▶ _Extracted page text data_
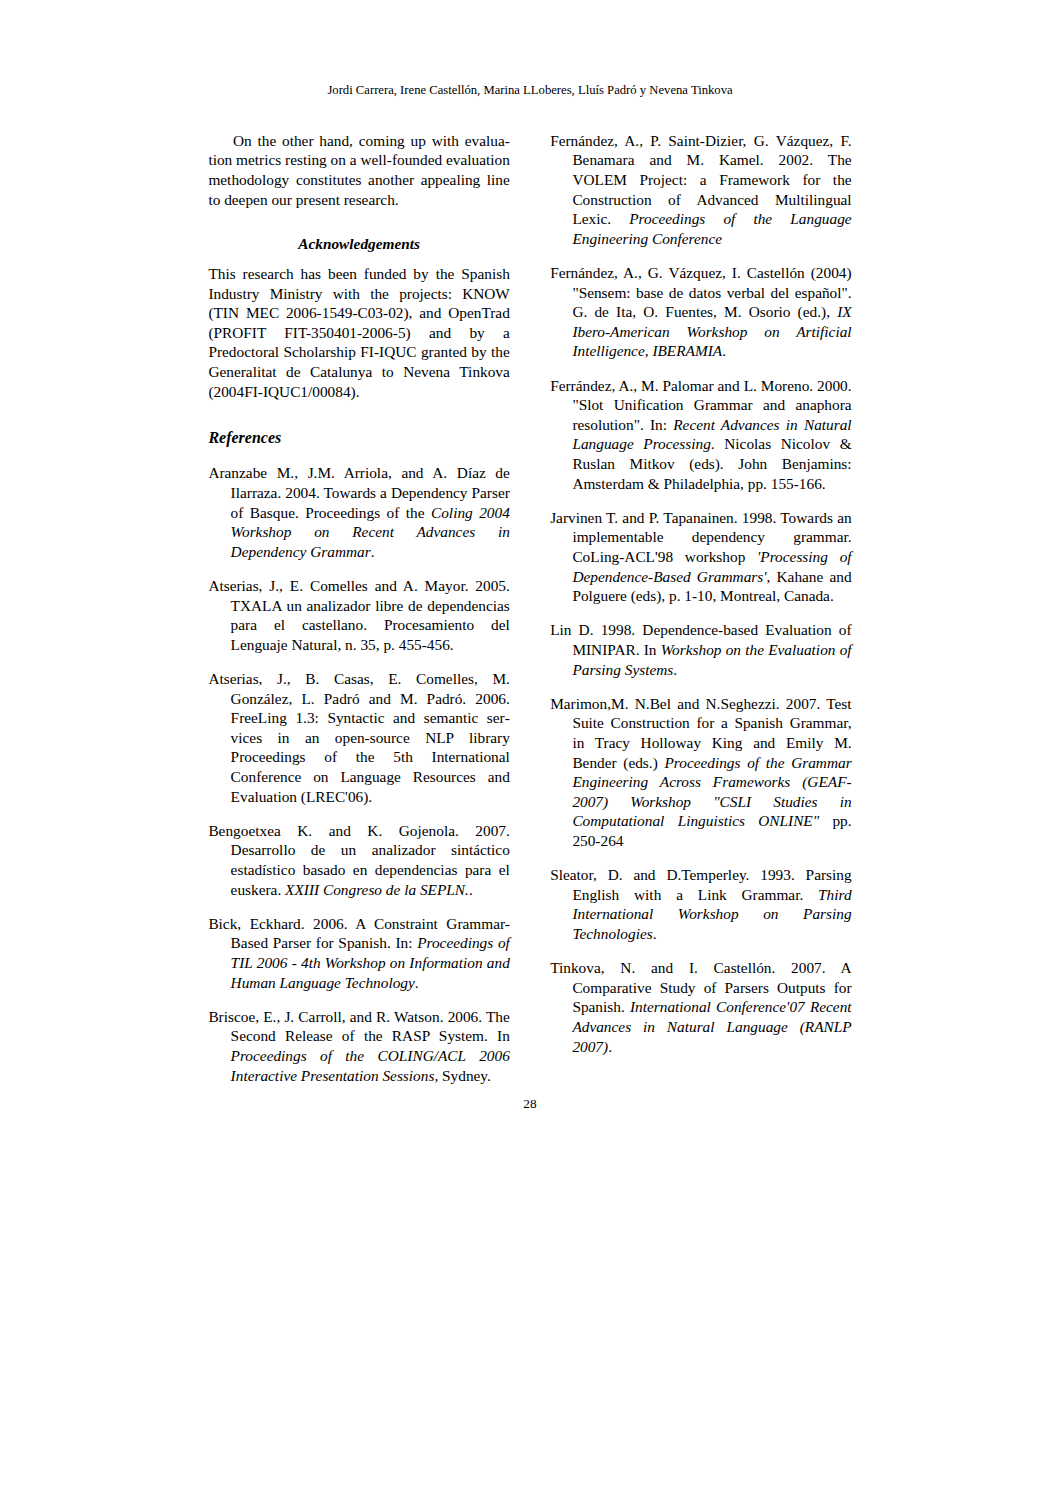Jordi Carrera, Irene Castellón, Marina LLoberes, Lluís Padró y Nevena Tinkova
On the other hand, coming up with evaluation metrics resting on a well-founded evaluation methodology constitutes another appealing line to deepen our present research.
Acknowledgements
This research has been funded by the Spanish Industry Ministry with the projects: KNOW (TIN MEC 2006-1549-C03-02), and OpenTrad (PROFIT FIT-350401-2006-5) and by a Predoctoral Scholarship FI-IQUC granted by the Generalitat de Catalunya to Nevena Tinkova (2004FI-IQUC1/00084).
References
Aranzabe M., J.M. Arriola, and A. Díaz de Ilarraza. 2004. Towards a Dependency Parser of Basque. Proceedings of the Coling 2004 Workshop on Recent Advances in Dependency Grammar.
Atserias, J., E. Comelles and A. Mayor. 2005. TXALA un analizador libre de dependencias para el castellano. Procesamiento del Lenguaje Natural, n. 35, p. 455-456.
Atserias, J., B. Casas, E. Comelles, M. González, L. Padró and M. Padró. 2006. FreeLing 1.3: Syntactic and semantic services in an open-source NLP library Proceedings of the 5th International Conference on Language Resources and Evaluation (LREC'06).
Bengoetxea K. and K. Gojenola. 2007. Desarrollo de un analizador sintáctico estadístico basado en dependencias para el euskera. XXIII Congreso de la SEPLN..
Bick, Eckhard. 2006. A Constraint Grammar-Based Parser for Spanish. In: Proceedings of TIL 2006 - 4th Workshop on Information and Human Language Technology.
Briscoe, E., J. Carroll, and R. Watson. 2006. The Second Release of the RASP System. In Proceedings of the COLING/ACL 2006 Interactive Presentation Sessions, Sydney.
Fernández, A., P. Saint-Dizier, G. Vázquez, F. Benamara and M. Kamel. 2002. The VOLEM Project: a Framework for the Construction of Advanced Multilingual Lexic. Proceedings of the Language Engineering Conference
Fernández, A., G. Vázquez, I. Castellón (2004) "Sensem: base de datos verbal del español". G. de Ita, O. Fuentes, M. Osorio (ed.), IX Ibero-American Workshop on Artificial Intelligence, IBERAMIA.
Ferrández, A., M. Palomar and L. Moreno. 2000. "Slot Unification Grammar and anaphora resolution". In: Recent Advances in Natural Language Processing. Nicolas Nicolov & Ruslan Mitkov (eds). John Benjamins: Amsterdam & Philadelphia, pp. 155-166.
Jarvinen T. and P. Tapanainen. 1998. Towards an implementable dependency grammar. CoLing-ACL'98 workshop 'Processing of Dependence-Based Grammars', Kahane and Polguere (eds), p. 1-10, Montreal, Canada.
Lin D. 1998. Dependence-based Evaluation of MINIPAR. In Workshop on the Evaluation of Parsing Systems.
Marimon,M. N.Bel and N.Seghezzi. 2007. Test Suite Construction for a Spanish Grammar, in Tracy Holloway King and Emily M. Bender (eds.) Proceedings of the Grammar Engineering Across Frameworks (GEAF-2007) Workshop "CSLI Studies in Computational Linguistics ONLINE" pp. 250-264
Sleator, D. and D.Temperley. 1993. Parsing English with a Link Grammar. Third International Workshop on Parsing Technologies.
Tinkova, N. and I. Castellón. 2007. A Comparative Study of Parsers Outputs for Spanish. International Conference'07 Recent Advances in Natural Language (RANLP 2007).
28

▶ _WORK TO COMPLETE_
Go through the records and pull out each line that includes the word "Atserias".

▶ _ANSWER FOR THE TASK_
Atserias, J., E. Comelles and A. Mayor. 2005. TXALA un analizador libre de dependencias para el castellano. Procesamiento del Lenguaje Natural, n. 35, p. 455-456.
Atserias, J., B. Casas, E. Comelles, M. González, L. Padró and M. Padró. 2006. FreeLing 1.3: Syntactic and semantic services in an open-source NLP library Proceedings of the 5th International Conference on Language Resources and Evaluation (LREC'06).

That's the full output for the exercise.